▶ [Task data]
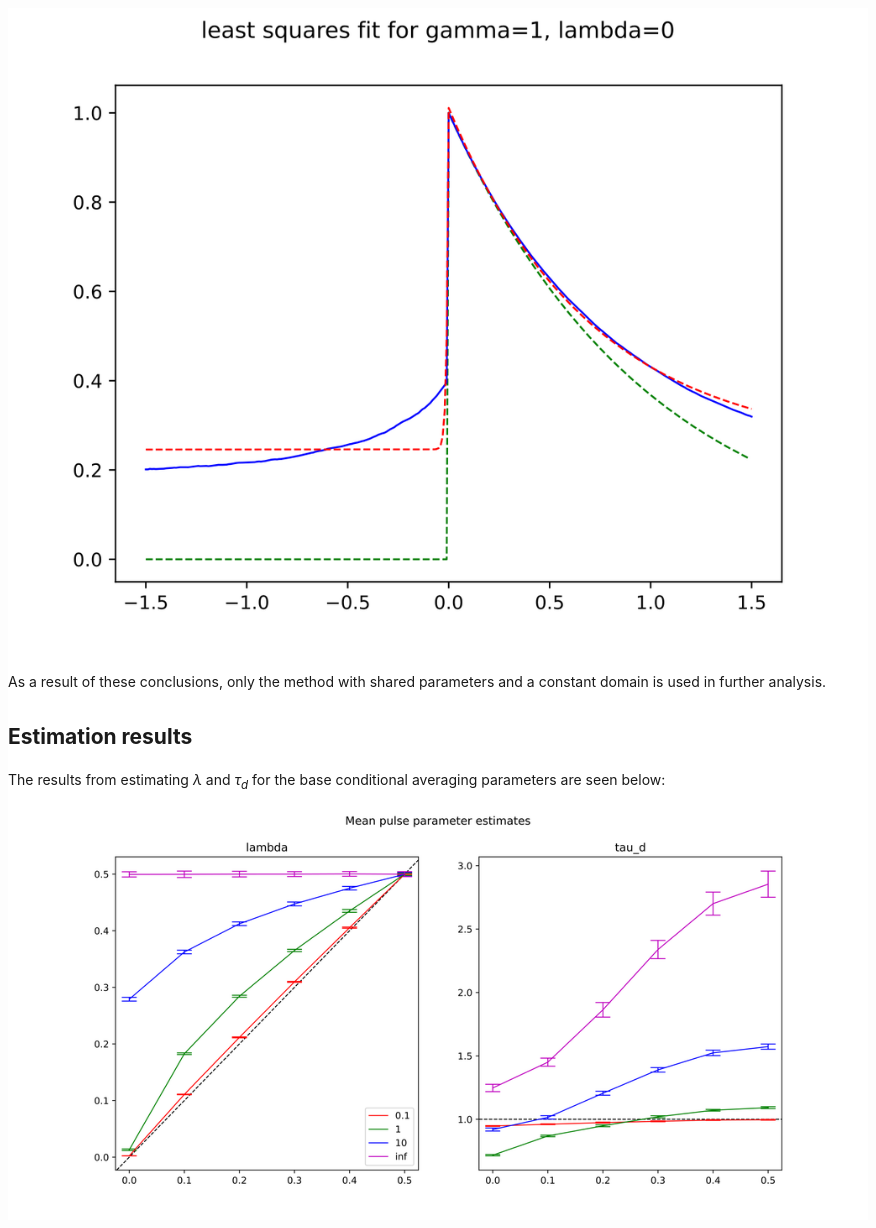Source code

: <img src="./figures/fit plots/dexp_fit_gamma1_lambda0.svg">

As a result of these conclusions, only the method with shared parameters and a constant domain is used in further analysis.

## Estimation results

The results from estimating $\lambda$ and $\tau_d$ for the base conditional averaging parameters are seen below:

<img src="./figures/box plots/base_box.svg">
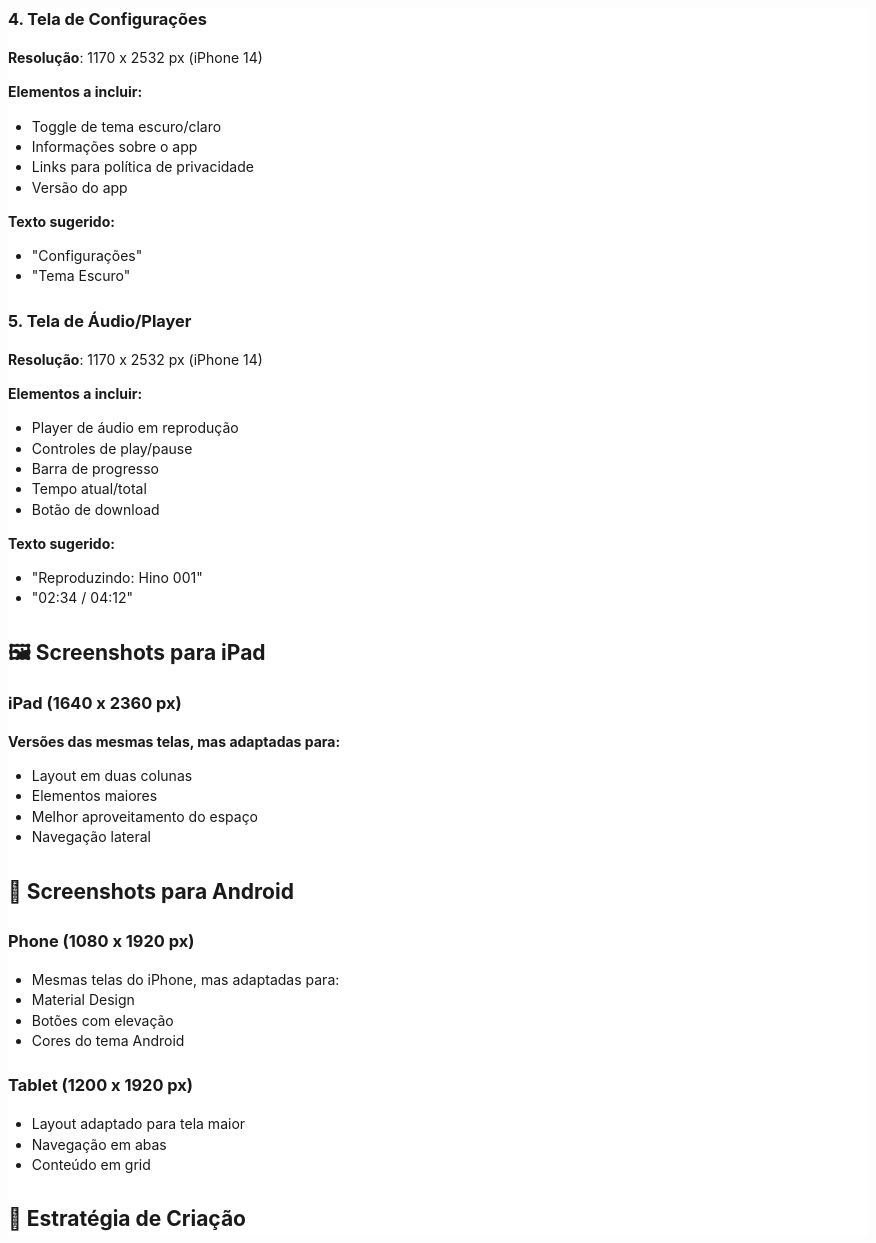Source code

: ### **4. Tela de Configurações**
**Resolução**: 1170 x 2532 px (iPhone 14)

**Elementos a incluir:**
- Toggle de tema escuro/claro
- Informações sobre o app
- Links para política de privacidade
- Versão do app

**Texto sugerido:**
- "Configurações"
- "Tema Escuro"

### **5. Tela de Áudio/Player**
**Resolução**: 1170 x 2532 px (iPhone 14)

**Elementos a incluir:**
- Player de áudio em reprodução
- Controles de play/pause
- Barra de progresso
- Tempo atual/total
- Botão de download

**Texto sugerido:**
- "Reproduzindo: Hino 001"
- "02:34 / 04:12"

## 🖼️ Screenshots para iPad

### **iPad (1640 x 2360 px)**

**Versões das mesmas telas, mas adaptadas para:**
- Layout em duas colunas
- Elementos maiores
- Melhor aproveitamento do espaço
- Navegação lateral

## 📱 Screenshots para Android

### **Phone (1080 x 1920 px)**
- Mesmas telas do iPhone, mas adaptadas para:
- Material Design
- Botões com elevação
- Cores do tema Android

### **Tablet (1200 x 1920 px)**
- Layout adaptado para tela maior
- Navegação em abas
- Conteúdo em grid

## 🎯 Estratégia de Criação
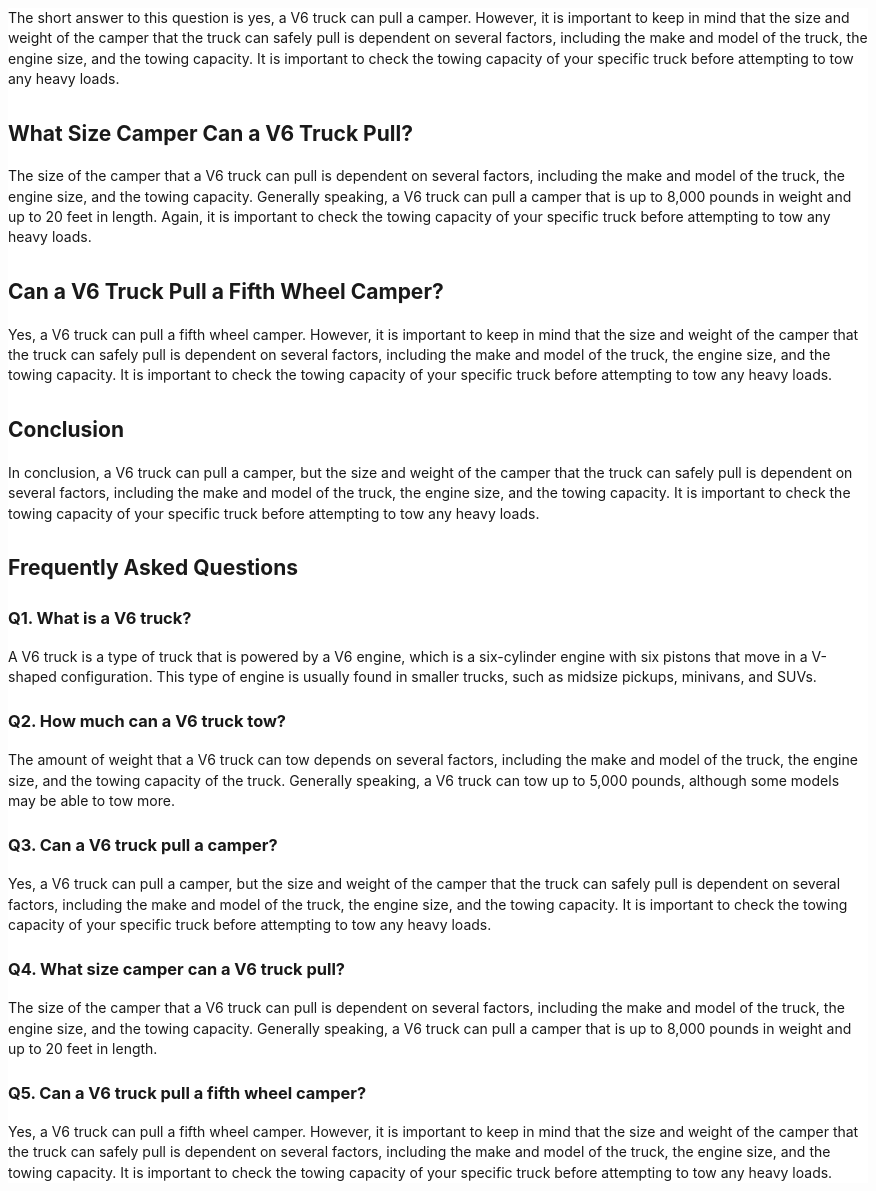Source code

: <p>The short answer to this question is yes, a V6 truck can pull a camper. However, it is important to keep in mind that the size and weight of the camper that the truck can safely pull is dependent on several factors, including the make and model of the truck, the engine size, and the towing capacity. It is important to check the towing capacity of your specific truck before attempting to tow any heavy loads. </p>

<h2>What Size Camper Can a V6 Truck Pull?</h2>

<p>The size of the camper that a V6 truck can pull is dependent on several factors, including the make and model of the truck, the engine size, and the towing capacity. Generally speaking, a V6 truck can pull a camper that is up to 8,000 pounds in weight and up to 20 feet in length. Again, it is important to check the towing capacity of your specific truck before attempting to tow any heavy loads. </p>

<h2>Can a V6 Truck Pull a Fifth Wheel Camper?</h2>

<p>Yes, a V6 truck can pull a fifth wheel camper. However, it is important to keep in mind that the size and weight of the camper that the truck can safely pull is dependent on several factors, including the make and model of the truck, the engine size, and the towing capacity. It is important to check the towing capacity of your specific truck before attempting to tow any heavy loads. </p>

<h2>Conclusion</h2>

<p>In conclusion, a V6 truck can pull a camper, but the size and weight of the camper that the truck can safely pull is dependent on several factors, including the make and model of the truck, the engine size, and the towing capacity. It is important to check the towing capacity of your specific truck before attempting to tow any heavy loads. </p>

<h2>Frequently Asked Questions</h2>

<h3>Q1. What is a V6 truck?</h3>
<p>A V6 truck is a type of truck that is powered by a V6 engine, which is a six-cylinder engine with six pistons that move in a V-shaped configuration. This type of engine is usually found in smaller trucks, such as midsize pickups, minivans, and SUVs. </p>

<h3>Q2. How much can a V6 truck tow?</h3>
<p>The amount of weight that a V6 truck can tow depends on several factors, including the make and model of the truck, the engine size, and the towing capacity of the truck. Generally speaking, a V6 truck can tow up to 5,000 pounds, although some models may be able to tow more. </p>

<h3>Q3. Can a V6 truck pull a camper?</h3>
<p>Yes, a V6 truck can pull a camper, but the size and weight of the camper that the truck can safely pull is dependent on several factors, including the make and model of the truck, the engine size, and the towing capacity. It is important to check the towing capacity of your specific truck before attempting to tow any heavy loads. </p>

<h3>Q4. What size camper can a V6 truck pull?</h3>
<p>The size of the camper that a V6 truck can pull is dependent on several factors, including the make and model of the truck, the engine size, and the towing capacity. Generally speaking, a V6 truck can pull a camper that is up to 8,000 pounds in weight and up to 20 feet in length. </p>

<h3>Q5. Can a V6 truck pull a fifth wheel camper?</h3>
<p>Yes, a V6 truck can pull a fifth wheel camper. However, it is important to keep in mind that the size and weight of the camper that the truck can safely pull is dependent on several factors, including the make and model of the truck, the engine size, and the towing capacity. It is important to check the towing capacity of your specific truck before attempting to tow any heavy loads.</p>
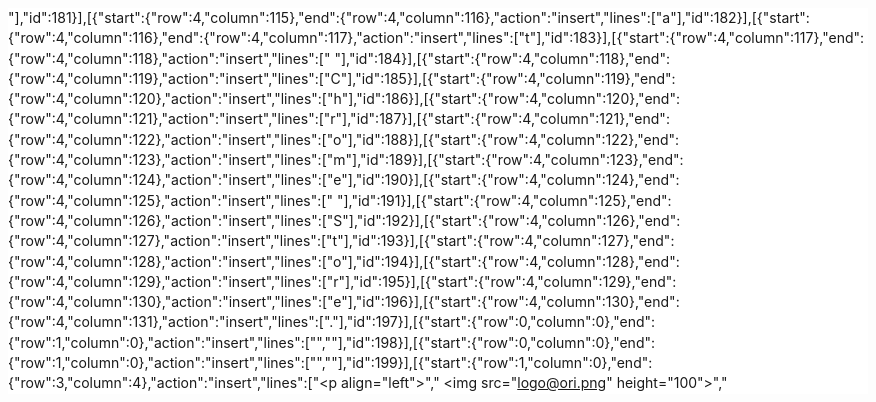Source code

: "],"id":181}],[{"start":{"row":4,"column":115},"end":{"row":4,"column":116},"action":"insert","lines":["a"],"id":182}],[{"start":{"row":4,"column":116},"end":{"row":4,"column":117},"action":"insert","lines":["t"],"id":183}],[{"start":{"row":4,"column":117},"end":{"row":4,"column":118},"action":"insert","lines":[" "],"id":184}],[{"start":{"row":4,"column":118},"end":{"row":4,"column":119},"action":"insert","lines":["C"],"id":185}],[{"start":{"row":4,"column":119},"end":{"row":4,"column":120},"action":"insert","lines":["h"],"id":186}],[{"start":{"row":4,"column":120},"end":{"row":4,"column":121},"action":"insert","lines":["r"],"id":187}],[{"start":{"row":4,"column":121},"end":{"row":4,"column":122},"action":"insert","lines":["o"],"id":188}],[{"start":{"row":4,"column":122},"end":{"row":4,"column":123},"action":"insert","lines":["m"],"id":189}],[{"start":{"row":4,"column":123},"end":{"row":4,"column":124},"action":"insert","lines":["e"],"id":190}],[{"start":{"row":4,"column":124},"end":{"row":4,"column":125},"action":"insert","lines":[" "],"id":191}],[{"start":{"row":4,"column":125},"end":{"row":4,"column":126},"action":"insert","lines":["S"],"id":192}],[{"start":{"row":4,"column":126},"end":{"row":4,"column":127},"action":"insert","lines":["t"],"id":193}],[{"start":{"row":4,"column":127},"end":{"row":4,"column":128},"action":"insert","lines":["o"],"id":194}],[{"start":{"row":4,"column":128},"end":{"row":4,"column":129},"action":"insert","lines":["r"],"id":195}],[{"start":{"row":4,"column":129},"end":{"row":4,"column":130},"action":"insert","lines":["e"],"id":196}],[{"start":{"row":4,"column":130},"end":{"row":4,"column":131},"action":"insert","lines":["."],"id":197}],[{"start":{"row":0,"column":0},"end":{"row":1,"column":0},"action":"insert","lines":["",""],"id":198}],[{"start":{"row":0,"column":0},"end":{"row":1,"column":0},"action":"insert","lines":["",""],"id":199}],[{"start":{"row":1,"column":0},"end":{"row":3,"column":4},"action":"insert","lines":["<p align=\"left\">","  <img src=\"logo@ori.png\" height=\"100\">","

▶ [Job]
Transcribe all of the records above exactly; no image should appear in what you write.

▶ [Result of the task]
Source code

: <img src="./figures/fit plots/dexp_fit_gamma1_lambda0.svg">

As a result of these conclusions, only the method with shared parameters and a constant domain is used in further analysis.

## Estimation results

The results from estimating $\lambda$ and $\tau_d$ for the base conditional averaging parameters are seen below:

<img src="./figures/box plots/base_box.svg">
Source code

: ### **4. Tela de Configurações**
**Resolução**: 1170 x 2532 px (iPhone 14)

**Elementos a incluir:**
- Toggle de tema escuro/claro
- Informações sobre o app
- Links para política de privacidade
- Versão do app

**Texto sugerido:**
- "Configurações"
- "Tema Escuro"

### **5. Tela de Áudio/Player**
**Resolução**: 1170 x 2532 px (iPhone 14)

**Elementos a incluir:**
- Player de áudio em reprodução
- Controles de play/pause
- Barra de progresso
- Tempo atual/total
- Botão de download

**Texto sugerido:**
- "Reproduzindo: Hino 001"
- "02:34 / 04:12"

## 🖼️ Screenshots para iPad

### **iPad (1640 x 2360 px)**

**Versões das mesmas telas, mas adaptadas para:**
- Layout em duas colunas
- Elementos maiores
- Melhor aproveitamento do espaço
- Navegação lateral

## 📱 Screenshots para Android

### **Phone (1080 x 1920 px)**
- Mesmas telas do iPhone, mas adaptadas para:
- Material Design
- Botões com elevação
- Cores do tema Android

### **Tablet (1200 x 1920 px)**
- Layout adaptado para tela maior
- Navegação em abas
- Conteúdo em grid

## 🎯 Estratégia de Criação
Source code

: <p>The short answer to this question is yes, a V6 truck can pull a camper. However, it is important to keep in mind that the size and weight of the camper that the truck can safely pull is dependent on several factors, including the make and model of the truck, the engine size, and the towing capacity. It is important to check the towing capacity of your specific truck before attempting to tow any heavy loads. </p>

<h2>What Size Camper Can a V6 Truck Pull?</h2>

<p>The size of the camper that a V6 truck can pull is dependent on several factors, including the make and model of the truck, the engine size, and the towing capacity. Generally speaking, a V6 truck can pull a camper that is up to 8,000 pounds in weight and up to 20 feet in length. Again, it is important to check the towing capacity of your specific truck before attempting to tow any heavy loads. </p>

<h2>Can a V6 Truck Pull a Fifth Wheel Camper?</h2>

<p>Yes, a V6 truck can pull a fifth wheel camper. However, it is important to keep in mind that the size and weight of the camper that the truck can safely pull is dependent on several factors, including the make and model of the truck, the engine size, and the towing capacity. It is important to check the towing capacity of your specific truck before attempting to tow any heavy loads. </p>

<h2>Conclusion</h2>

<p>In conclusion, a V6 truck can pull a camper, but the size and weight of the camper that the truck can safely pull is dependent on several factors, including the make and model of the truck, the engine size, and the towing capacity. It is important to check the towing capacity of your specific truck before attempting to tow any heavy loads. </p>

<h2>Frequently Asked Questions</h2>

<h3>Q1. What is a V6 truck?</h3>
<p>A V6 truck is a type of truck that is powered by a V6 engine, which is a six-cylinder engine with six pistons that move in a V-shaped configuration. This type of engine is usually found in smaller trucks, such as midsize pickups, minivans, and SUVs. </p>

<h3>Q2. How much can a V6 truck tow?</h3>
<p>The amount of weight that a V6 truck can tow depends on several factors, including the make and model of the truck, the engine size, and the towing capacity of the truck. Generally speaking, a V6 truck can tow up to 5,000 pounds, although some models may be able to tow more. </p>

<h3>Q3. Can a V6 truck pull a camper?</h3>
<p>Yes, a V6 truck can pull a camper, but the size and weight of the camper that the truck can safely pull is dependent on several factors, including the make and model of the truck, the engine size, and the towing capacity. It is important to check the towing capacity of your specific truck before attempting to tow any heavy loads. </p>

<h3>Q4. What size camper can a V6 truck pull?</h3>
<p>The size of the camper that a V6 truck can pull is dependent on several factors, including the make and model of the truck, the engine size, and the towing capacity. Generally speaking, a V6 truck can pull a camper that is up to 8,000 pounds in weight and up to 20 feet in length. </p>

<h3>Q5. Can a V6 truck pull a fifth wheel camper?</h3>
<p>Yes, a V6 truck can pull a fifth wheel camper. However, it is important to keep in mind that the size and weight of the camper that the truck can safely pull is dependent on several factors, including the make and model of the truck, the engine size, and the towing capacity. It is important to check the towing capacity of your specific truck before attempting to tow any heavy loads.</p>
Source code

: "],"id":181}],[{"start":{"row":4,"column":115},"end":{"row":4,"column":116},"action":"insert","lines":["a"],"id":182}],[{"start":{"row":4,"column":116},"end":{"row":4,"column":117},"action":"insert","lines":["t"],"id":183}],[{"start":{"row":4,"column":117},"end":{"row":4,"column":118},"action":"insert","lines":[" "],"id":184}],[{"start":{"row":4,"column":118},"end":{"row":4,"column":119},"action":"insert","lines":["C"],"id":185}],[{"start":{"row":4,"column":119},"end":{"row":4,"column":120},"action":"insert","lines":["h"],"id":186}],[{"start":{"row":4,"column":120},"end":{"row":4,"column":121},"action":"insert","lines":["r"],"id":187}],[{"start":{"row":4,"column":121},"end":{"row":4,"column":122},"action":"insert","lines":["o"],"id":188}],[{"start":{"row":4,"column":122},"end":{"row":4,"column":123},"action":"insert","lines":["m"],"id":189}],[{"start":{"row":4,"column":123},"end":{"row":4,"column":124},"action":"insert","lines":["e"],"id":190}],[{"start":{"row":4,"column":124},"end":{"row":4,"column":125},"action":"insert","lines":[" "],"id":191}],[{"start":{"row":4,"column":125},"end":{"row":4,"column":126},"action":"insert","lines":["S"],"id":192}],[{"start":{"row":4,"column":126},"end":{"row":4,"column":127},"action":"insert","lines":["t"],"id":193}],[{"start":{"row":4,"column":127},"end":{"row":4,"column":128},"action":"insert","lines":["o"],"id":194}],[{"start":{"row":4,"column":128},"end":{"row":4,"column":129},"action":"insert","lines":["r"],"id":195}],[{"start":{"row":4,"column":129},"end":{"row":4,"column":130},"action":"insert","lines":["e"],"id":196}],[{"start":{"row":4,"column":130},"end":{"row":4,"column":131},"action":"insert","lines":["."],"id":197}],[{"start":{"row":0,"column":0},"end":{"row":1,"column":0},"action":"insert","lines":["",""],"id":198}],[{"start":{"row":0,"column":0},"end":{"row":1,"column":0},"action":"insert","lines":["",""],"id":199}],[{"start":{"row":1,"column":0},"end":{"row":3,"column":4},"action":"insert","lines":["<p align=\"left\">","  <img src=\"logo@ori.png\" height=\"100\">","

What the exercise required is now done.